We can then experiment with a couple more convolutional layers, reducing the width through decreasing stride and max-pooling, before global max pooling, and feeding the extracted features into two fully-connected layers, to perform the classification.
As we have limited data and no pre-training, dropout is a good practice to avoiding overfitting and ensure lower layers learn to recognize features.
We can track how the training and validation accuracy develops to get an intuition as to whether the network is complex enough to classify the data yet without overfitting.
To start, we can load some sessions and then shuffle and split this into our training and test data. Within a few quick runs, we can already start to settle on some hyperparameters that provide some good enough results.
To validate further, we can train the model on a selected few of the sessions, and then use the model to predict the labels of a separate, unseen session, recorded with different electrodes. To compare the actual and predicted labels, we can plot a confusion matrix, showing some decent results, proving the classifier is working well on unseen, session-independent data:
The most “confusion” here was between the two syllable words. Lastly, I had recorded a session that I had forgotten the ordering of the four words I used. Using the model to predict the probabilities for each class, we can plot a visualization and pretty quickly figure out the ordering…
Where to from here?
These are some exciting results, but further work can definitely be done to optimize electrode placement, neural network architecture, gather more data across multiple users, and expand the vocabulary.
The hardware to do this is fairly commoditized. The OpenBCI EEG setup I used, without electrodes, would set you back $350, which admittedly is quite high. A small form factor PCB with a wifi module, 16-bit analog frontend, some instrumentation amplifiers and ESD protection could have an assembled cost of under $15. But the kit did come with some helpful software, and this allowed me to do this in one day, versus taking a couple of weeks.
Data processing and classification could theoretically be done on the device before sending via Bluetooth, yet as the bandwidth limitation is fairly low compared to audio, this can be offloaded to a phone which will have more accessible frameworks for processing, training and updating models for individual users.

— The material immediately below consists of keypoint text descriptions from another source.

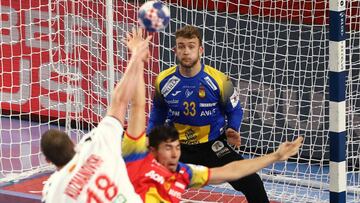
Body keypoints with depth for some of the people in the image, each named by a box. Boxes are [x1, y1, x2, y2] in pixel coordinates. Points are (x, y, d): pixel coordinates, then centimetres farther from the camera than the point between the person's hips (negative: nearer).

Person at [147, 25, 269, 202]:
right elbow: (158, 110, 10)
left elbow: (234, 110, 0)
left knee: (251, 183, -12)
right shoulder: (164, 81, -10)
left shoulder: (219, 80, -18)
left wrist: (232, 130, -16)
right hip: (178, 146, 2)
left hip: (213, 146, -2)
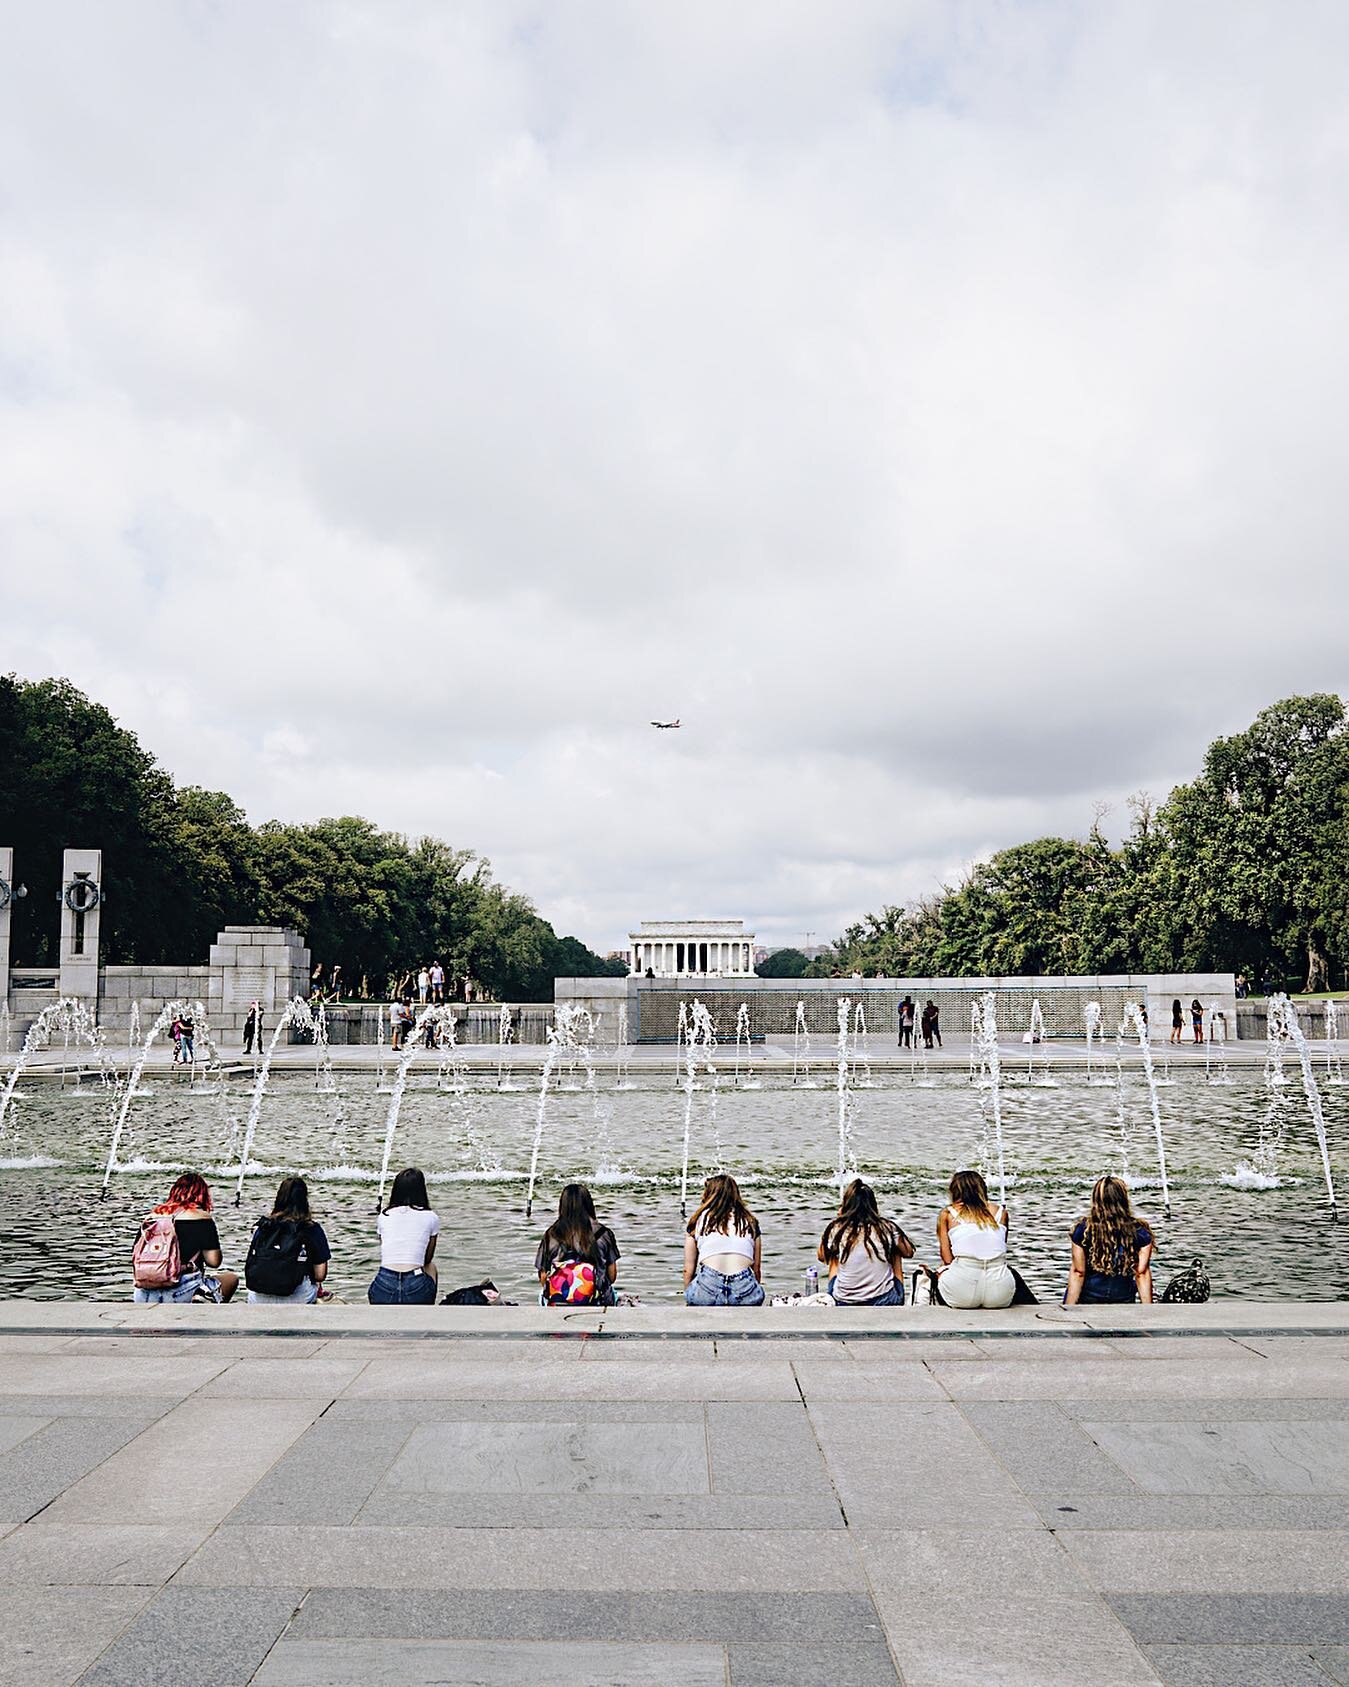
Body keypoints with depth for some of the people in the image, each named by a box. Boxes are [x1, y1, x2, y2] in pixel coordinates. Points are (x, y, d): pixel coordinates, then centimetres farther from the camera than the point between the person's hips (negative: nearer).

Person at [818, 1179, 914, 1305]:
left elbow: (822, 1257, 12)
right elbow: (908, 1252, 10)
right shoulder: (887, 1228, -7)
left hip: (844, 1305, 1)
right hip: (884, 1304, 0)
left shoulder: (837, 1229, -8)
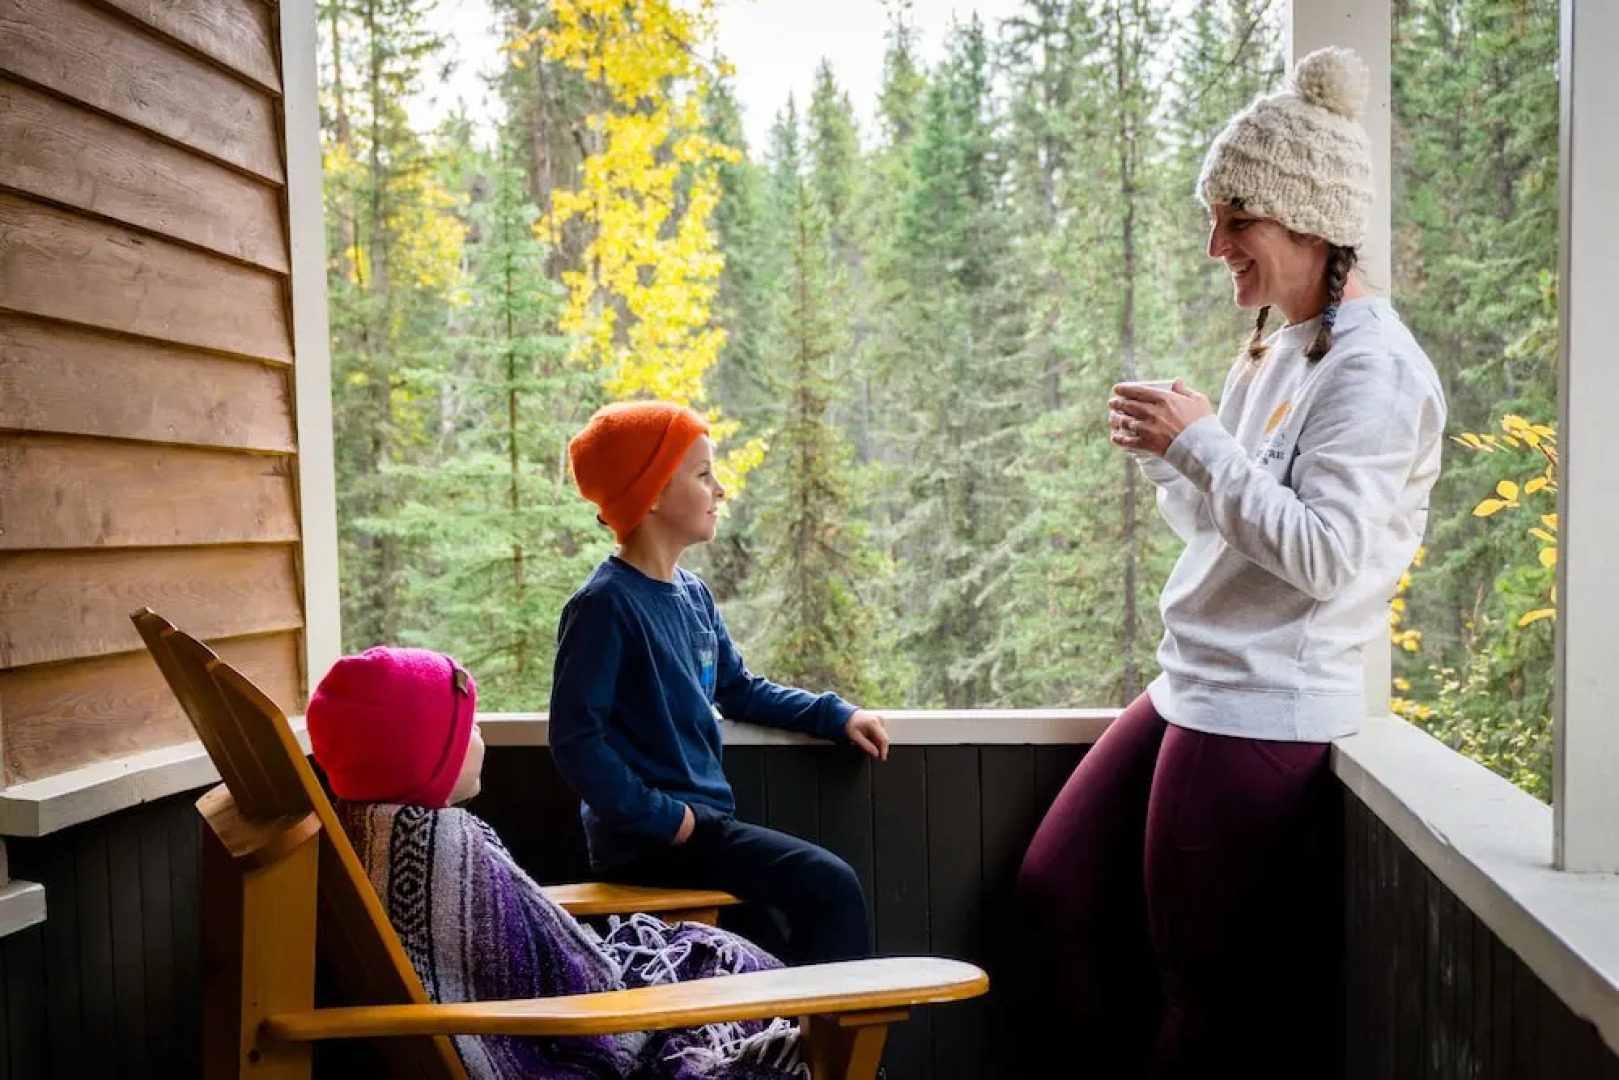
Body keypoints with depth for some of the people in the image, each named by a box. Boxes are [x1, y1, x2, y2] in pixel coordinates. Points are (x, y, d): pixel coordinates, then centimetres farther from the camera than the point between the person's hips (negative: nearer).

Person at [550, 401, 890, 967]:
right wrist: (661, 817, -21)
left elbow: (739, 689, 22)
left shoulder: (693, 594, 10)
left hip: (702, 822, 9)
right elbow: (575, 740, -19)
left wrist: (836, 715, 12)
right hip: (647, 838, -8)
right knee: (830, 885, -15)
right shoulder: (604, 604, -15)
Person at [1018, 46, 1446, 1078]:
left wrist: (1200, 440, -19)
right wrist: (1165, 454, 1)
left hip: (1265, 715, -9)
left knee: (1215, 995, 6)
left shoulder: (1374, 369, -14)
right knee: (1060, 886, 17)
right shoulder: (1275, 353, 13)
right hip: (1192, 691, 10)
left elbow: (1320, 552, -23)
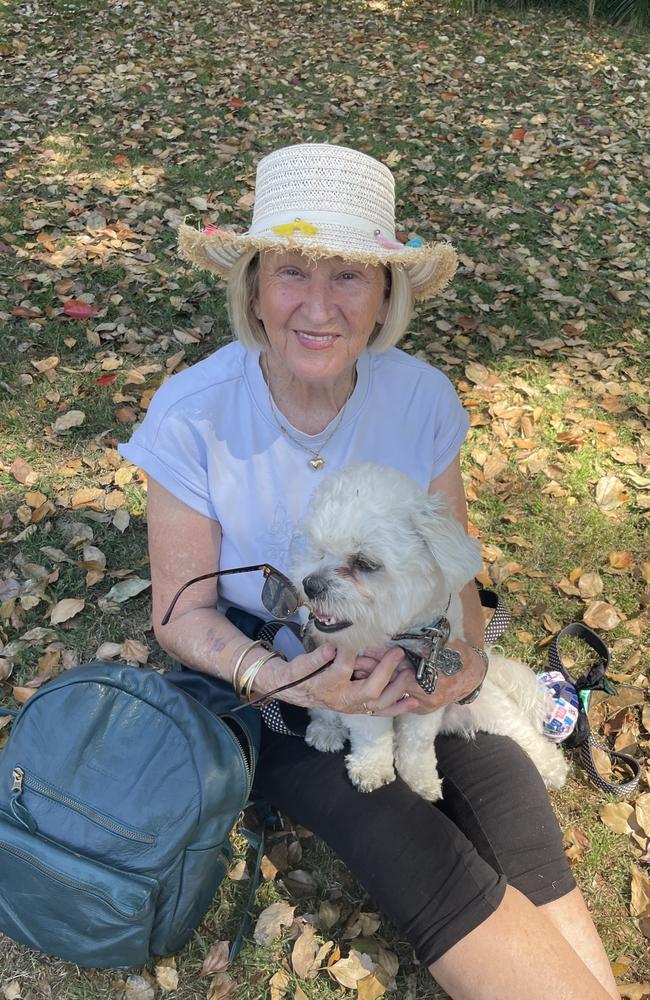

This approach would admittedly not make significant gains in increasing the bandwidth of output from our brains beyond that of a voice assistant like Siri. But it could help people who have lost the ability to talk, or enable new hands-free and discreet ways to communicate for specific applications, or for where a reduced vocabulary set of short phrases is acceptable. For these applications alone, this could be extremely promising.
We can expect that the rapid uptick in offerings of edge AI platforms will allow the interpretation of biosignal data from wearables to open up plenty of exciting new insights and use cases. I hope this was a valuable intro into what can be done with some open source hardware, deep learning and a few lines of code, and that me sharing this can inspire some to build more beneficial uses of AI and sensors to create a better world for all.